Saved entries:
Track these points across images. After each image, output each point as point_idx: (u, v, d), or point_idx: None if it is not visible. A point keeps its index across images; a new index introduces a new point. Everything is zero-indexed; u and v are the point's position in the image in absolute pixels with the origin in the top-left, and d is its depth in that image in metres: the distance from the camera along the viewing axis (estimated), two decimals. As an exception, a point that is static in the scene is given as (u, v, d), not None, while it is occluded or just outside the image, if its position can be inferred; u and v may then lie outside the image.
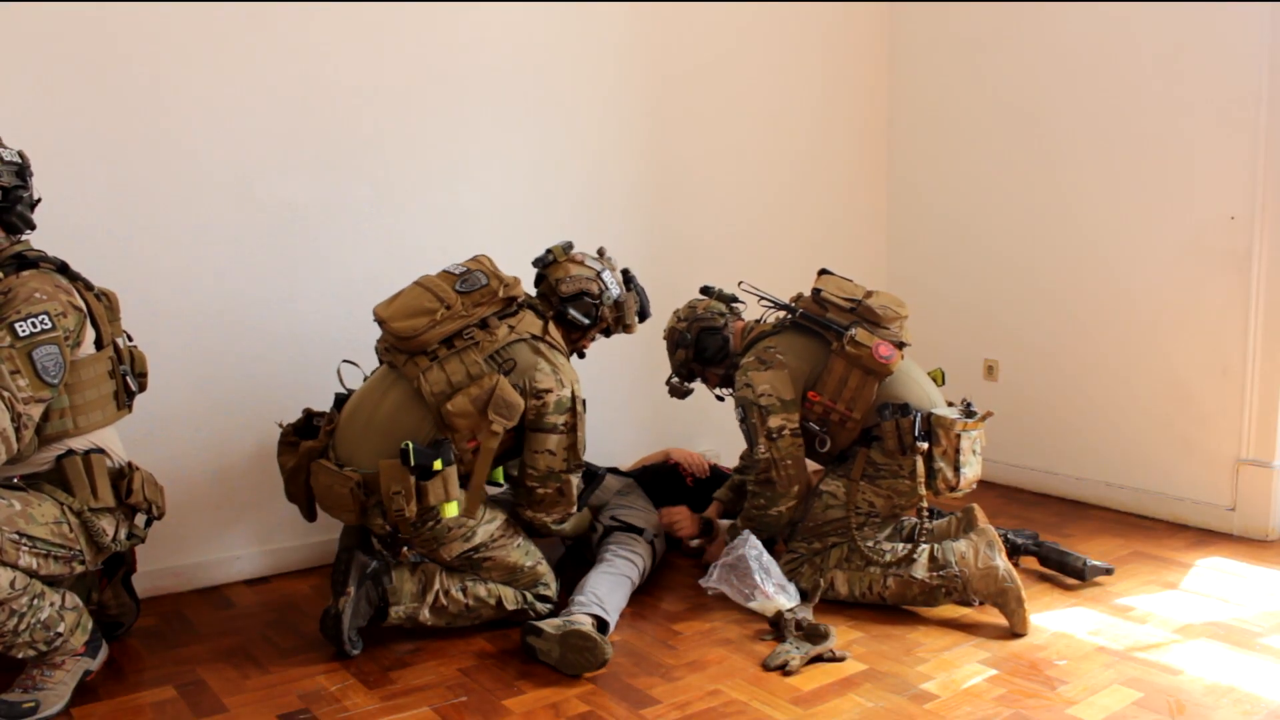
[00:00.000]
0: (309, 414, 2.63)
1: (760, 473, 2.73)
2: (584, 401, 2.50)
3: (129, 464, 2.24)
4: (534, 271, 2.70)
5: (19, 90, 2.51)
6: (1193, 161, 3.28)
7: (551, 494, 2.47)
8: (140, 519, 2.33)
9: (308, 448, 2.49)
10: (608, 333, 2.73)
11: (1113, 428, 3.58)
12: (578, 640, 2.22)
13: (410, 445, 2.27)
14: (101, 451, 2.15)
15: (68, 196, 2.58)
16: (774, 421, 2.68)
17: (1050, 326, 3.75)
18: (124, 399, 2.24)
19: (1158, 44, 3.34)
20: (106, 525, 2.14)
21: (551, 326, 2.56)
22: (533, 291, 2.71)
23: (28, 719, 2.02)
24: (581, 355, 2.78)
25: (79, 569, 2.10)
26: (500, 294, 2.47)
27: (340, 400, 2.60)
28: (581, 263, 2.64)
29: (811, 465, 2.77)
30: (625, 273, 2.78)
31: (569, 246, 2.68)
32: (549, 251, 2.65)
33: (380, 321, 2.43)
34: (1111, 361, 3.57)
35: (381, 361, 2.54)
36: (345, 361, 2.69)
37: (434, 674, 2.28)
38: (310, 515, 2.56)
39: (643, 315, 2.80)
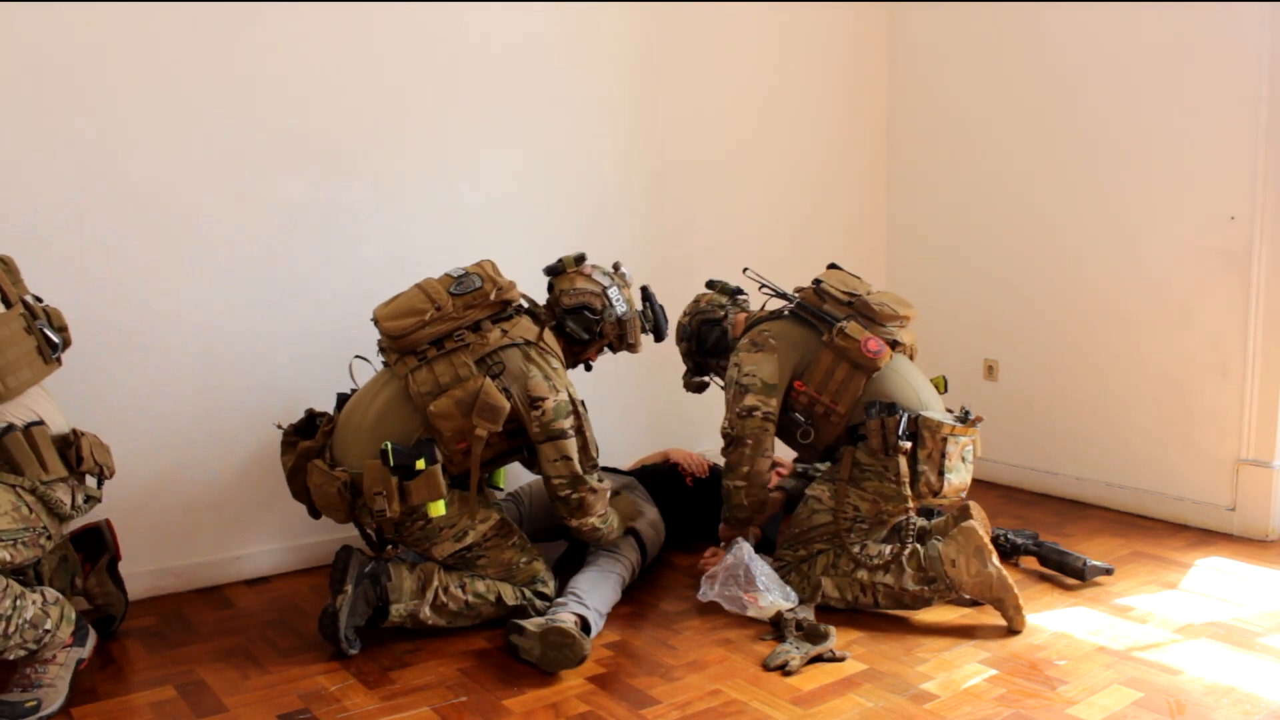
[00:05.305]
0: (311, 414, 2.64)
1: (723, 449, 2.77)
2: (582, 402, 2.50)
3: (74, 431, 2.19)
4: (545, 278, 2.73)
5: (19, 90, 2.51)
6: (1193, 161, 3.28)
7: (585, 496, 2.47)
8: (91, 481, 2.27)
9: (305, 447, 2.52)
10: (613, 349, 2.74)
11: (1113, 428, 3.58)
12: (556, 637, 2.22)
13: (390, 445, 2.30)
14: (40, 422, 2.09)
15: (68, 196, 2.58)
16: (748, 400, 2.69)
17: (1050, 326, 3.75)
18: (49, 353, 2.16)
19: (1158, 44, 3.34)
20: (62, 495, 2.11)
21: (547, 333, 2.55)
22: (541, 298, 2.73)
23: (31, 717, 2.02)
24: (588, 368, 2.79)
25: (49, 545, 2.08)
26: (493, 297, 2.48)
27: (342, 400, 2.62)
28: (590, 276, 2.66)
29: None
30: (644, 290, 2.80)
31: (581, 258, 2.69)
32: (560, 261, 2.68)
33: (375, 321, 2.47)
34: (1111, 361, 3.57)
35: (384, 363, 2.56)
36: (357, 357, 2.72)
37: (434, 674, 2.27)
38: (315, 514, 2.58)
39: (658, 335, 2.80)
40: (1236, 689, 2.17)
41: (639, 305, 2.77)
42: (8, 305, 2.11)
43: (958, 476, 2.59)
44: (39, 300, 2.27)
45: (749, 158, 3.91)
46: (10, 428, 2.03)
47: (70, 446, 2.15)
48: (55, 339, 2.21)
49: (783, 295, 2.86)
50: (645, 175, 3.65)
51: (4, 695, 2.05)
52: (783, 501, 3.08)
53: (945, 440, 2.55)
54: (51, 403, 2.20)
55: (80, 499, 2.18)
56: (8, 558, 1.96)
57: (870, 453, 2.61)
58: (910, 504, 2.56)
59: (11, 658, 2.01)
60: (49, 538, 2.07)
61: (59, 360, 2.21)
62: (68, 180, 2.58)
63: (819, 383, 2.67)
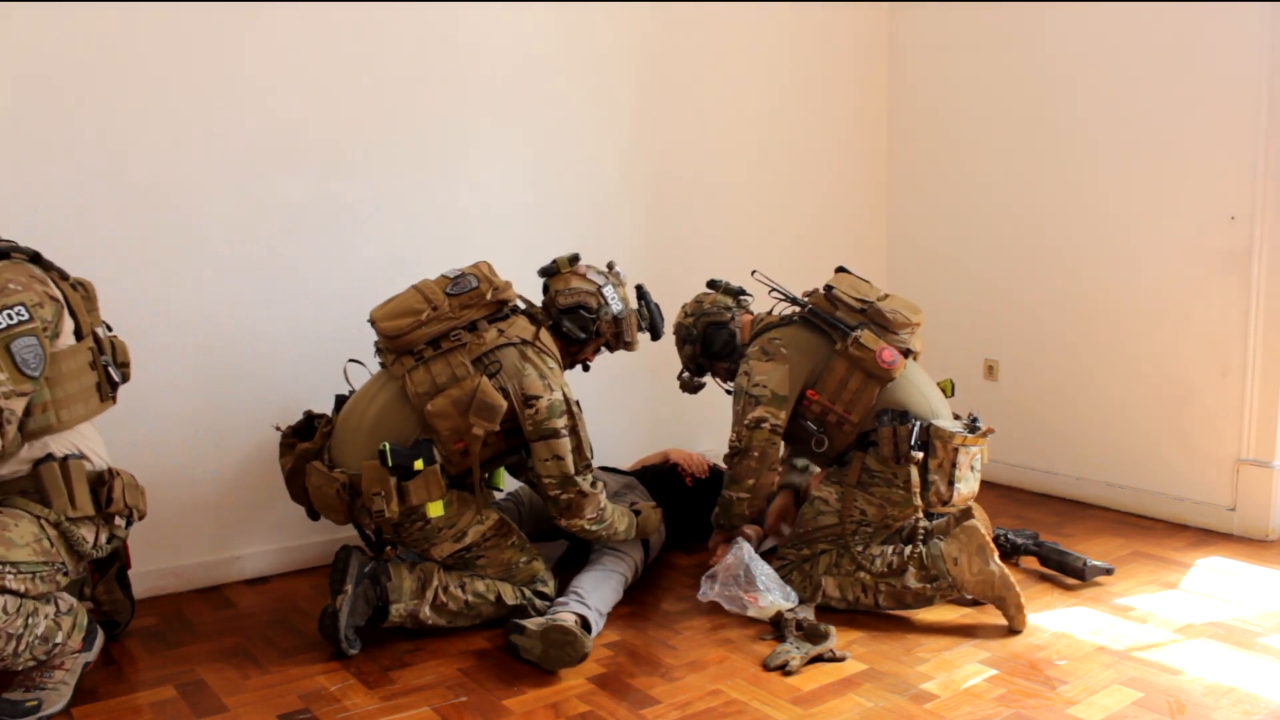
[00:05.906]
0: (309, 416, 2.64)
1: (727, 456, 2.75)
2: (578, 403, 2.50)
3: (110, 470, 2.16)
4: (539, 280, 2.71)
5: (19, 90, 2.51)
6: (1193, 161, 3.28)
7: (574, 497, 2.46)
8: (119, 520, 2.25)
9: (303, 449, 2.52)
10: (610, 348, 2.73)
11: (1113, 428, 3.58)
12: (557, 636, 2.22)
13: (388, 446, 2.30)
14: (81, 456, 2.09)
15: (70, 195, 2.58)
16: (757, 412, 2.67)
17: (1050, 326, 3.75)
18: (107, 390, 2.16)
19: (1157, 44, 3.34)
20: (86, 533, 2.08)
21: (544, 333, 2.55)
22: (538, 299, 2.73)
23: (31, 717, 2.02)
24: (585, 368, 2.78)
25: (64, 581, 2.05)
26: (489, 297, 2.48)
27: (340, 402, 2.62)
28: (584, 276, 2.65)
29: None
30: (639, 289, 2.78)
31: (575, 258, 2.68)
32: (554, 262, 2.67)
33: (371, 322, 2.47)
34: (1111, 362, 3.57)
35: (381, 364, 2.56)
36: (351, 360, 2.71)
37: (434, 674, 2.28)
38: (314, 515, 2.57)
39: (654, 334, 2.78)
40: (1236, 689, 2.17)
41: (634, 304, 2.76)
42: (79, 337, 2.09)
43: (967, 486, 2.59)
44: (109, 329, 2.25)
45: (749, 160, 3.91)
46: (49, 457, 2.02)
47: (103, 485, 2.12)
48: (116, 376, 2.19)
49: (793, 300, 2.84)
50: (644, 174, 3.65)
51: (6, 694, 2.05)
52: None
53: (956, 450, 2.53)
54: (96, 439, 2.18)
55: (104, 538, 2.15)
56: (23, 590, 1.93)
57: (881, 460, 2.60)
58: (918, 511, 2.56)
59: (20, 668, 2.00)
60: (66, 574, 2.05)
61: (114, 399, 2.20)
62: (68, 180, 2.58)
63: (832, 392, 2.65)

...

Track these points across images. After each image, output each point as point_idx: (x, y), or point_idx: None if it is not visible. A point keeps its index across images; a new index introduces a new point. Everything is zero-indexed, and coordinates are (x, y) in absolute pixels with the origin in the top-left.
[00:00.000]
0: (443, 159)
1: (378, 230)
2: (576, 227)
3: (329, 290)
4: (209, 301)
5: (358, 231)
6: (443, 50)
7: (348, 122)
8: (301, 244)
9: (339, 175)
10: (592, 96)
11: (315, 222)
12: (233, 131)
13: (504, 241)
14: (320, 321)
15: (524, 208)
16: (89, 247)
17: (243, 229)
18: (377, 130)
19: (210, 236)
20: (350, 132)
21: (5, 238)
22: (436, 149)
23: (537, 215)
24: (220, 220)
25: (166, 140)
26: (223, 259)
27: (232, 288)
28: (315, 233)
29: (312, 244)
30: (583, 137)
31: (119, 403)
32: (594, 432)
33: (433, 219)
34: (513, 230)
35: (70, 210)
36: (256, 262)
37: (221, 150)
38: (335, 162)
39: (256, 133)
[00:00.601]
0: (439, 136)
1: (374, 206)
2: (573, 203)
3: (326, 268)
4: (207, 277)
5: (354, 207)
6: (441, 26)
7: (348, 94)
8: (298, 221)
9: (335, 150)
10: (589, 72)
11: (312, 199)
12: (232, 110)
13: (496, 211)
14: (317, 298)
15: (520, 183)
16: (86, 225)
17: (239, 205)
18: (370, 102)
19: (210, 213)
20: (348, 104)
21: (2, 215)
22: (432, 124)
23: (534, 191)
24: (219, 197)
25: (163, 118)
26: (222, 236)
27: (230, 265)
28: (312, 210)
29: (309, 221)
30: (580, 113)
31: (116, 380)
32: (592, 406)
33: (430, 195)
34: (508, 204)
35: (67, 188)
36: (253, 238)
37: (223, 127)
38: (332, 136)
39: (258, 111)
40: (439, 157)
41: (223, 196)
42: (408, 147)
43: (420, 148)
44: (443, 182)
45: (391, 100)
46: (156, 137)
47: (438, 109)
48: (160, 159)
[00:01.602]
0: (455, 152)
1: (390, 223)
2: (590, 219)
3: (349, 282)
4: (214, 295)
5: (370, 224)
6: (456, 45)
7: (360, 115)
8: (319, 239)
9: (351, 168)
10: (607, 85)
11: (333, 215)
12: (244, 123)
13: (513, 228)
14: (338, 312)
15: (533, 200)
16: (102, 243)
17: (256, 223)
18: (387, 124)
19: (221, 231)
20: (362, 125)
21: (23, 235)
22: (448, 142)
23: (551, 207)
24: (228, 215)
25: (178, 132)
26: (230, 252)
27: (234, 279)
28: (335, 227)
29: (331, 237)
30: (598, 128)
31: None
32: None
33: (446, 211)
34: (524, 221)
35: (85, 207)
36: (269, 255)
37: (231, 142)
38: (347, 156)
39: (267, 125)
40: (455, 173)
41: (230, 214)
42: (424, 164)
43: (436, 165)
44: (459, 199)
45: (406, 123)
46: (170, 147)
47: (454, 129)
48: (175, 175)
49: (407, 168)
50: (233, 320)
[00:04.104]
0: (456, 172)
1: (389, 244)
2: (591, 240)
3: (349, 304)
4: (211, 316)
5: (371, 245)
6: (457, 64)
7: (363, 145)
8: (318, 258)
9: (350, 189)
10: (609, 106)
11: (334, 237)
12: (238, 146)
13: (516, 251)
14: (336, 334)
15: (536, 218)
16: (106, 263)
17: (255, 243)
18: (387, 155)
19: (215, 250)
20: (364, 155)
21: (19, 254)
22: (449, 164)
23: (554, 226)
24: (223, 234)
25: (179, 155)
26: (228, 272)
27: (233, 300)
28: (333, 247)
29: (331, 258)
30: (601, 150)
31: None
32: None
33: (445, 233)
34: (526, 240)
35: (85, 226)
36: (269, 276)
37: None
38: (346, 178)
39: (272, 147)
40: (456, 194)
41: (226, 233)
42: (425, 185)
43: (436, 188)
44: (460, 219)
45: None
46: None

*Exercise*
Reproduce, exactly as they stand in the data above, the lines from the one that holds "33: (380, 321, 2.43)" to the one that holds "39: (643, 315, 2.80)", inclusive.

*Task answer*
33: (380, 321, 2.43)
34: (1111, 361, 3.57)
35: (381, 361, 2.54)
36: (345, 361, 2.69)
37: (434, 674, 2.28)
38: (310, 515, 2.56)
39: (643, 315, 2.80)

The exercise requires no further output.